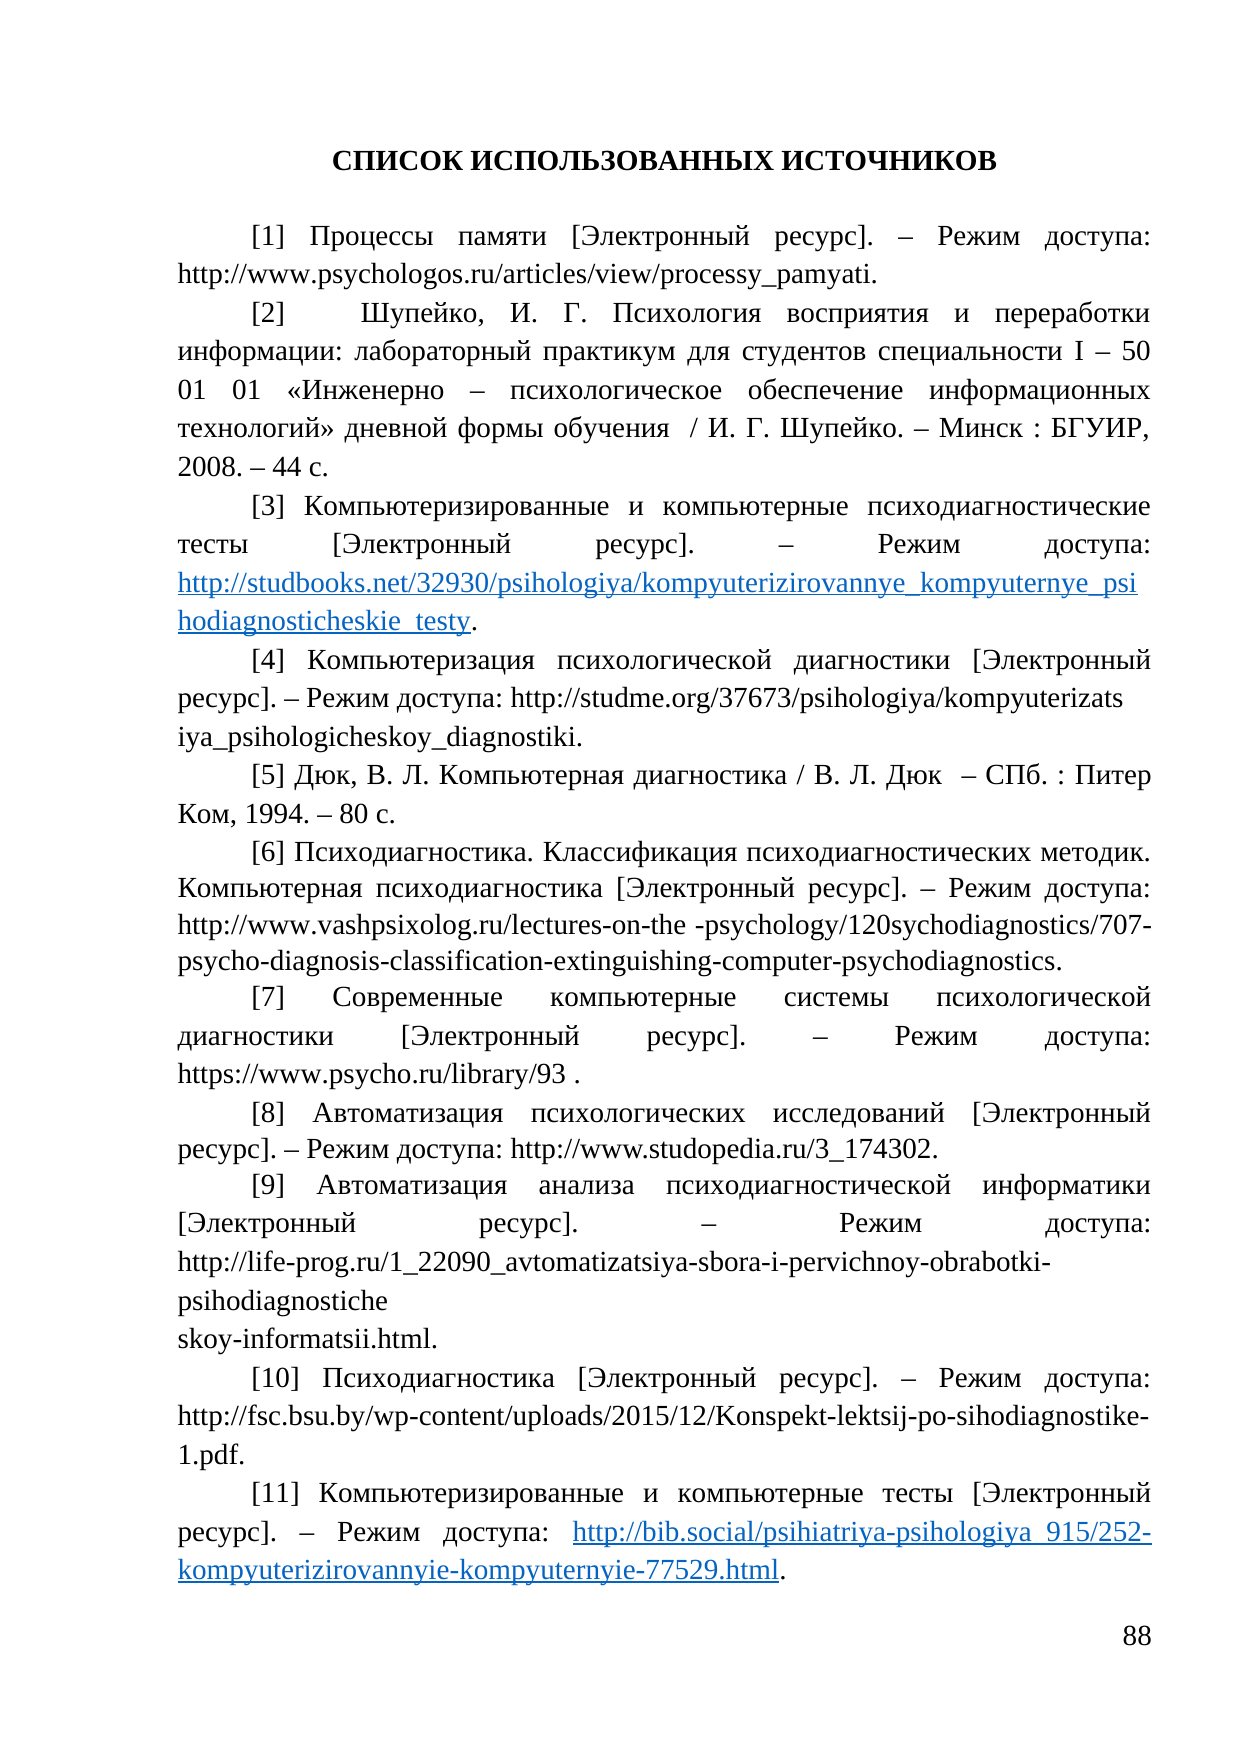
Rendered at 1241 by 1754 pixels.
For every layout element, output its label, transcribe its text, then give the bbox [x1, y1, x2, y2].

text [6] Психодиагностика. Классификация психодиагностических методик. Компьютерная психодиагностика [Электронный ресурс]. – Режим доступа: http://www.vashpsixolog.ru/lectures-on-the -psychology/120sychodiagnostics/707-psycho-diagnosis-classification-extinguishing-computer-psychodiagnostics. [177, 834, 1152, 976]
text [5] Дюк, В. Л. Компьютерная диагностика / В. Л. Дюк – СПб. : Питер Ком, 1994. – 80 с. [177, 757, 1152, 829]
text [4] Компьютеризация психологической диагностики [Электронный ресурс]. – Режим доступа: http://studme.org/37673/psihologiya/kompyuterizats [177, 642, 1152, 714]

▶ TASK OBJECTIVE
Your copy of the entries should be exact and free of pictures.

▶ RESPONSE TO THE TASK
Rendered at 1241 by 1754 pixels.
For every layout element, output its label, transcribe its text, then give the bbox [x1, y1, x2, y2].

text [6] Психодиагностика. Классификация психодиагностических методик. Компьютерная психодиагностика [Электронный ресурс]. – Режим доступа: http://www.vashpsixolog.ru/lectures-on-the -psychology/120sychodiagnostics/707-psycho-diagnosis-classification-extinguishing-computer-psychodiagnostics. [177, 834, 1152, 976]
text [5] Дюк, В. Л. Компьютерная диагностика / В. Л. Дюк – СПб. : Питер Ком, 1994. – 80 с. [177, 757, 1152, 829]
text [4] Компьютеризация психологической диагностики [Электронный ресурс]. – Режим доступа: http://studme.org/37673/psihologiya/kompyuterizats [177, 642, 1152, 714]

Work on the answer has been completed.